— START OF READING TEXT —
A newbie with a Muti Process Compaq Server


#1

Can anyone help a Newbie

I have a Compaq Server with 4 Xeon cpu’s and I am tring to monitor the CPU load

‘check_local_procs’ command definition

define command{
command_name check_procs
command_line $USER1$/check_procs -w $ARG1$ -c $ARG2$ -s $ARG3$

In the Nagios.log file I am getting this message.
“SERVICE ALERT: Thorium;Avg CPU Load 15min;UNKNOWN;SOFT;2;Critical Process Count must be an integer!”

Does this make any sense?

Also on the same server I am struggling to get the email working and to monitor the partitions. Could I get some pointers.

Thank You in advance…

Rap
Edited ]


#2

It looks like you didn’t use -s integer, so paste your command.

“Process Count must be an integer” so use an integer value.

Do this:
which mail
/bin/mail

If mail is installed, it should work.

./check_disk --help


#3

check_local_disk!20%!15%!/home


#4

In the Nagios.log file I am getting this message.
“SERVICE ALERT: Thorium;Avg CPU Load 15min;UNKNOWN;SOFT;2;Critical Process Count must be an integer!”

So why did you paste the check disk command? Your problem was with the check_procs plugin wasn’t it?

Your check disk looks fine to me, what’s the problem? You paste the command definition for check_procs and the error, but not the command. You pasted the command for the check disk, but not the definition and the error. What gives? Are we working on this in some sort of new method?
— END OF READING TEXT —
— START OF EXTRACTED RECORDS —
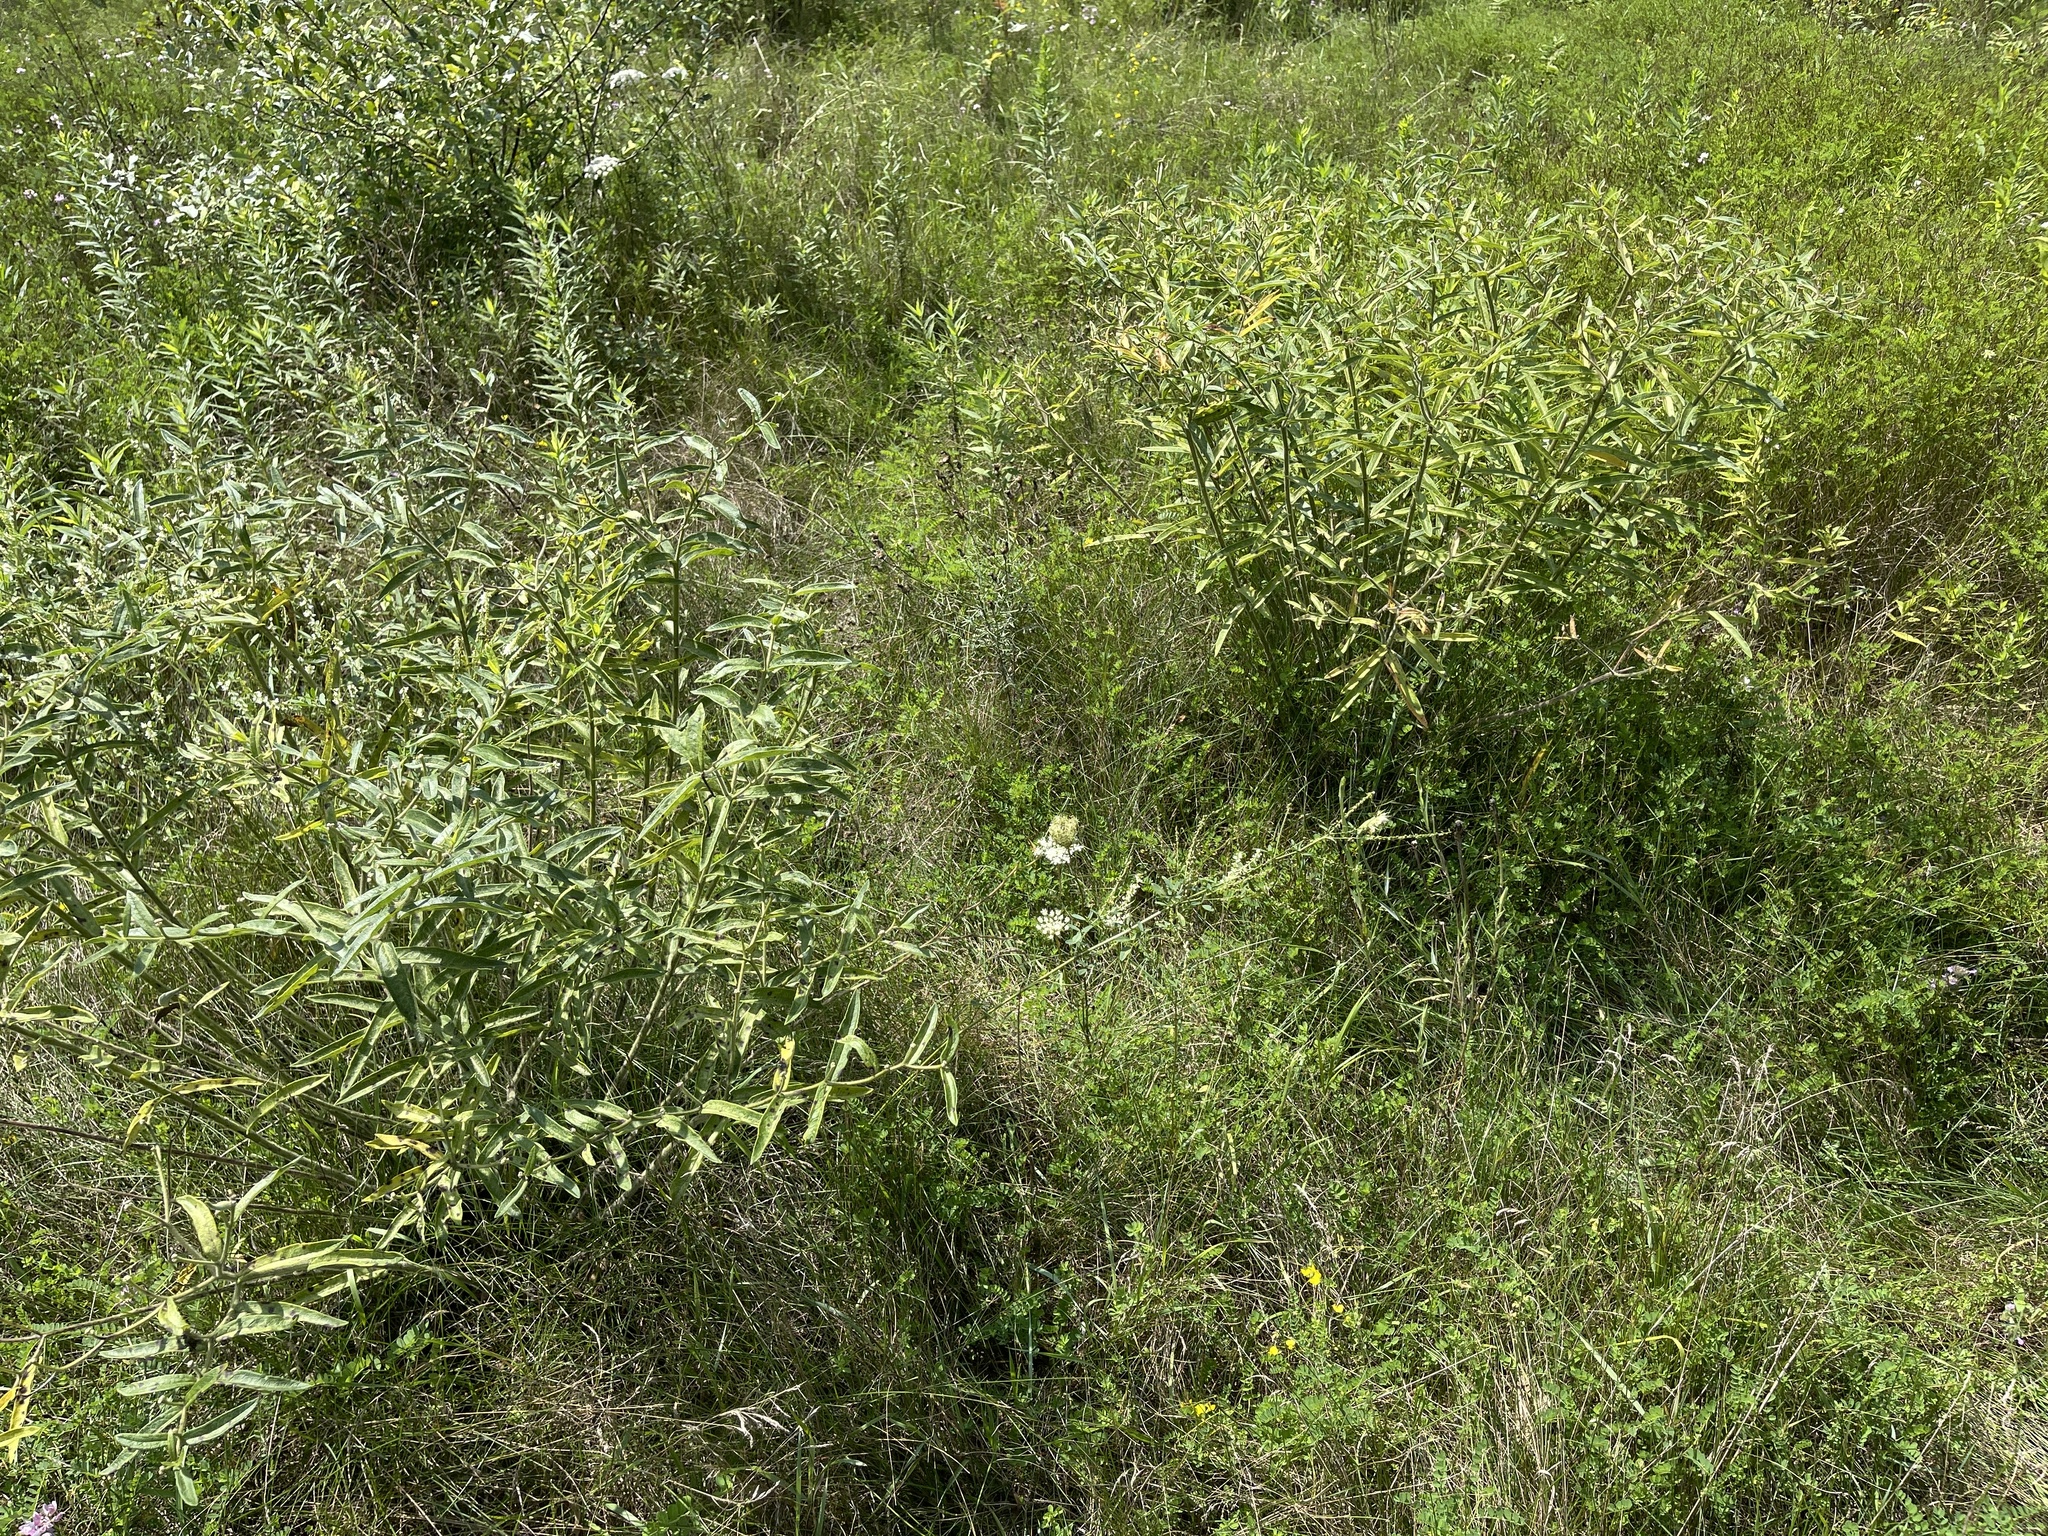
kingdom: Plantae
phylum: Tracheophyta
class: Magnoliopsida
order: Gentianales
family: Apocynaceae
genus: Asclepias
— END OF EXTRACTED RECORDS —
— START OF EXTRACTED RECORDS —
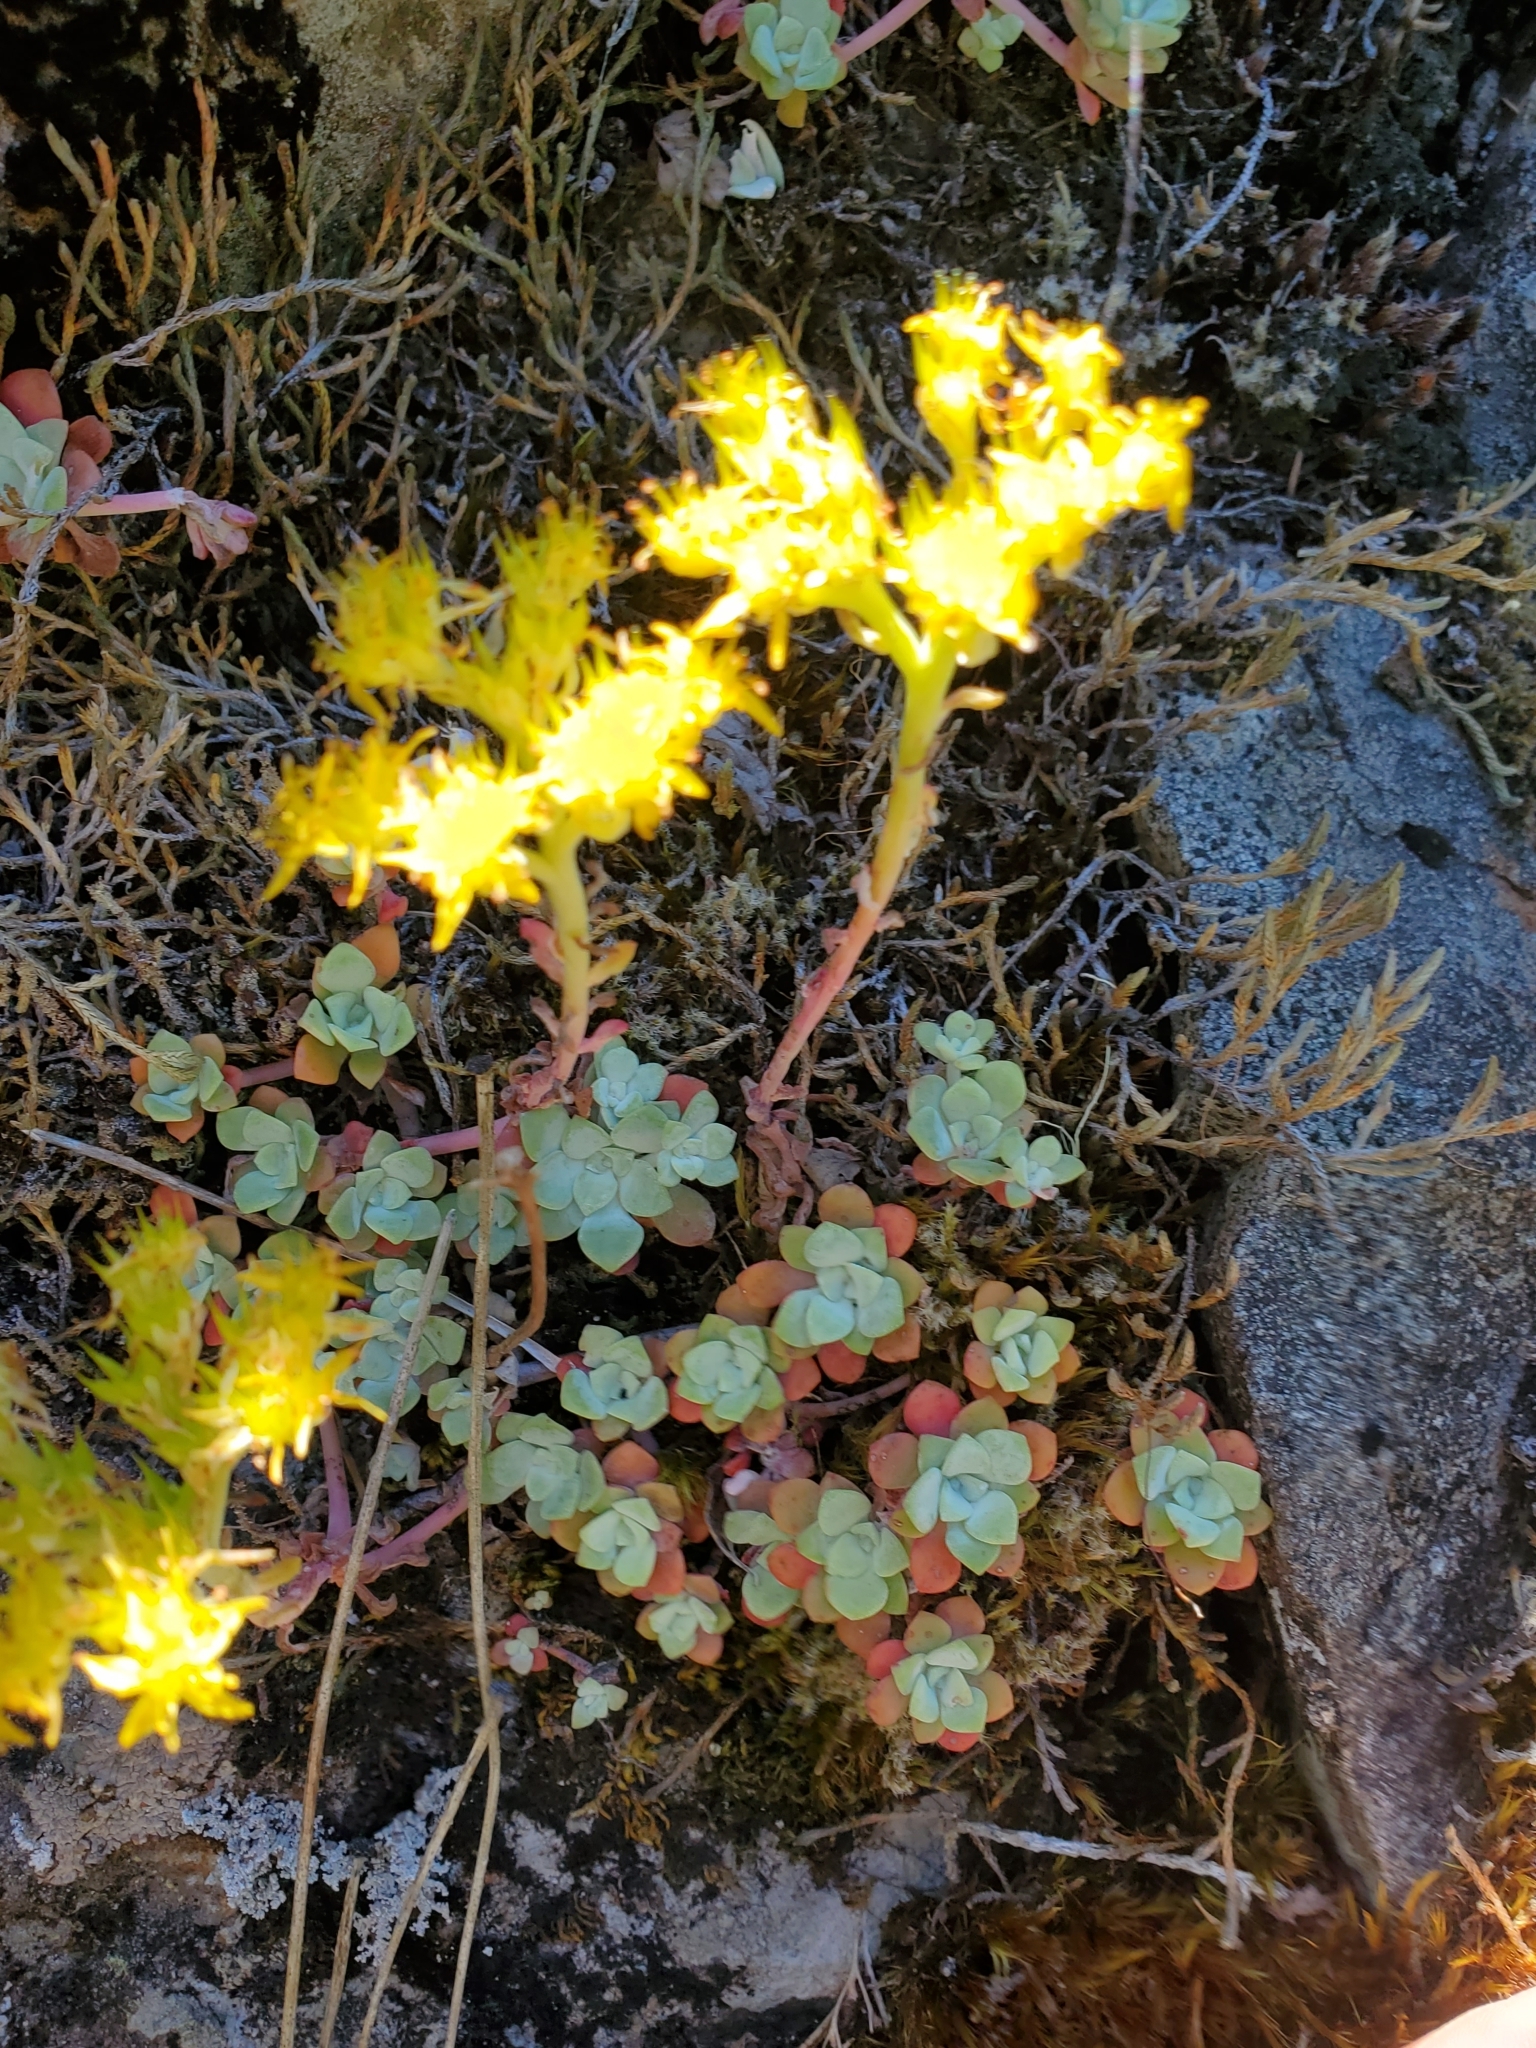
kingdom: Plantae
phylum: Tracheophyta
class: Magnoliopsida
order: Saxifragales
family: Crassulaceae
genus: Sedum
— END OF EXTRACTED RECORDS —
— START OF EXTRACTED RECORDS —
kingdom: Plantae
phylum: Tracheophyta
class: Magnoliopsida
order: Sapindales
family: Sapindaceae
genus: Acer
— END OF EXTRACTED RECORDS —
[JOB 1]
Rewrite the paragraph of the Nagios forum thread that begins "Your check disk looks fine to me" as a short bulleted list that keeps its main points.
[JOB 2]
According to the Nagios forum thread, how many Xeon CPUs does the Compaq server have?
[JOB 3]
Reproduce the stretch of the Nagios forum thread from "Also on the" through "an integer value.".
The rows have no connection to the Nagios forum thread.

[SOLUTION 1]
- The check disk command appears to be fine.
- For check_procs, the command definition and the error were posted, but the command itself was not.
- For check disk, the command was posted, but its definition and an error were not.

[SOLUTION 2]
Four.

[SOLUTION 3]
Also on the same server I am struggling to get the email working and to monitor the partitions. Could I get some pointers.

Thank You in advance…

Rap
Edited ]


#2

It looks like you didn’t use -s integer, so paste your command.

“Process Count must be an integer” so use an integer value.